« Être lucide, constater la réalité de la provincialisation,
ce n’est pas se décourager…
au contraire : c’est une source de dynamisme. »
(Maurice Séguin, 1961-1962)
Présentation
La « politique du possible » qu’énonce M. Séguin suppose qu’on sache ce qu’est l’indépendance afin de ne pas la confondre avec ses contrefaçons.
« Les hommes sont facilement dupes de ce qui flatte leur orgueil ou leurs désirs ». Et l’une des illusions les plus tenaces qu’engendre le fédéralisme dans l’esprit du minoritaire qu’il subordonne est de lui faire voir sa situation comme une libération.
« Dès lors qu’un interdit emporte l’adhésion du sujet, il ne fait plus figure d’interdit ; par un simple changement de signe, le sujet vit l’illusion de passer d’une limitation à une libération ». L’adhésion du sujet à la nécessité aurait la même vertu que la Pierre philosophale : il lui suffira d’auréoler de tous les mérites imaginables l’interdiction qui le frappe pour transmuer son mal en bien… Or, il y a plus qu’une nuance entre accepter lucidement une situation fâcheuse et la préférer à toute autre situation possible au motif qu’elle est inévitable. Pour un peuple, l’annexion le dispense sans aucun doute du souci d’être lui-même partie principale aux décisions qui le concernent ; mais est-ce une délivrance que d’être, grâce à l’annexion, libéré … de l’indépendance ?
L’annexion induit donc un état morbide qui, chez l’annexé, vient gauchir sa représentation de la réalité, le porte à attribuer à tel facteur ou à telle chose des qualités qu’il n’a pas, ce qui vient pervertir l’application des moyens retenus pour organiser sa vie collective. Ainsi, par plus d’un côté, ceux-ci présentent un visage monstrueux qui incite à faire leur procès mais en réalité, c’est celui de leur usage qu’on devrait entreprendre. Et celui de l’annexion qui vicie ces moyens.
L’annexion d’un peuple défigure les systèmes d’idées dont il se réclame : libéralisme, catholicisme, social-démocratie, conservatisme, marxisme, féminisme, etc. accusent chez lui un caractère grotesque qu’on ne rencontre pas chez les nations souveraines se réclamant des mêmes idéologies. Le ridicule ne réside donc pas en elles mais dans la déformation que l’annexion leur fait subir. La fausse attribution est sa marque distinctive. L’annexé doit déployer un effort considérable de lucidité et de volonté pour appréhender les choses sous leur vrai jour sans fausses interprétations ou déformations imaginatives.

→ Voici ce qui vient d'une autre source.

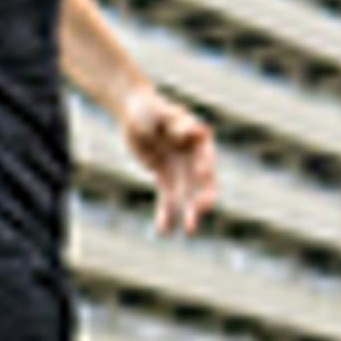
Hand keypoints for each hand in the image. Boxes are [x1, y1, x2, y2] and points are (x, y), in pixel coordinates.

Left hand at [122, 86, 217, 234]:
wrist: (134, 114)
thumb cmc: (149, 108)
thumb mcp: (160, 112)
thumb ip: (177, 123)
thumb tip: (199, 130)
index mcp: (197, 138)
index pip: (205, 155)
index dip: (206, 167)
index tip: (203, 177)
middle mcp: (193, 156)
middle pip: (201, 181)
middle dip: (202, 197)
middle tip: (201, 211)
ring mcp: (180, 169)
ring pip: (187, 195)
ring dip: (188, 213)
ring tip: (190, 232)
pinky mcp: (165, 177)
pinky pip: (168, 198)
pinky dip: (167, 214)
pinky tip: (164, 231)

Ici-même, on retrouve ces distorsions aussi bien chez les souverainistes-associationnistes que chez les fédéralistes, puisqu’ils sont tous affectés du même mal qui imprègne leur société. Les uns voient l’indépendance de notre peuple se réaliser par la satellisation ; les autres, par l’annexion, au Canada-Anglais. Rares et bien mal reçus sont ceux qui voient en celle-ci et celle-là deux formes de subordination qu’on ne doit pas, par simple probité intellectuelle, présenter pour autres qu’elles ne sont. Et si la « politique du possible » que nous prescrit M. Séguin nous enjoint de faire de nécessité vertu − d’accepter à titre provisoire notre annexion faute de mieux −, elle nous conseille tacitement de se réserver l’espérance − en nous gardant bien de signer toute entente cautionnant notre subordination et qui nous engagerait à la perpétuer même quand l’occasion d’être enfin indépendants se présenterait.

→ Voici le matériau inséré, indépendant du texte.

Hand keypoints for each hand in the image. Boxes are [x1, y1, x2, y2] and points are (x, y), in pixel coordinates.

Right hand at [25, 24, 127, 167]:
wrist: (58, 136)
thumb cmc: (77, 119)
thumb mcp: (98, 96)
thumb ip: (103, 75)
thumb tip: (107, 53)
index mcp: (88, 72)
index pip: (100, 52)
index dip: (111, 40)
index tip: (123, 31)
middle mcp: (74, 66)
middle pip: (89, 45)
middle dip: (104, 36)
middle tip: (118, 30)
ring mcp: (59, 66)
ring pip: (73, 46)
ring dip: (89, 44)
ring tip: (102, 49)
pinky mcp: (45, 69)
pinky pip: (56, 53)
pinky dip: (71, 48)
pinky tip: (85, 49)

On ne devrait jamais considérer quelque subordination que ce soit − de voisinage ou sur place − comme autre chose qu’une situation de fait ; on ne devrait jamais la fonder en droit sous peine de se mettre à dos l’opinion de la communauté internationale si l’on décidait en temps opportun de s’affranchir tout-à-fait de l’emprise du Canada-Anglais.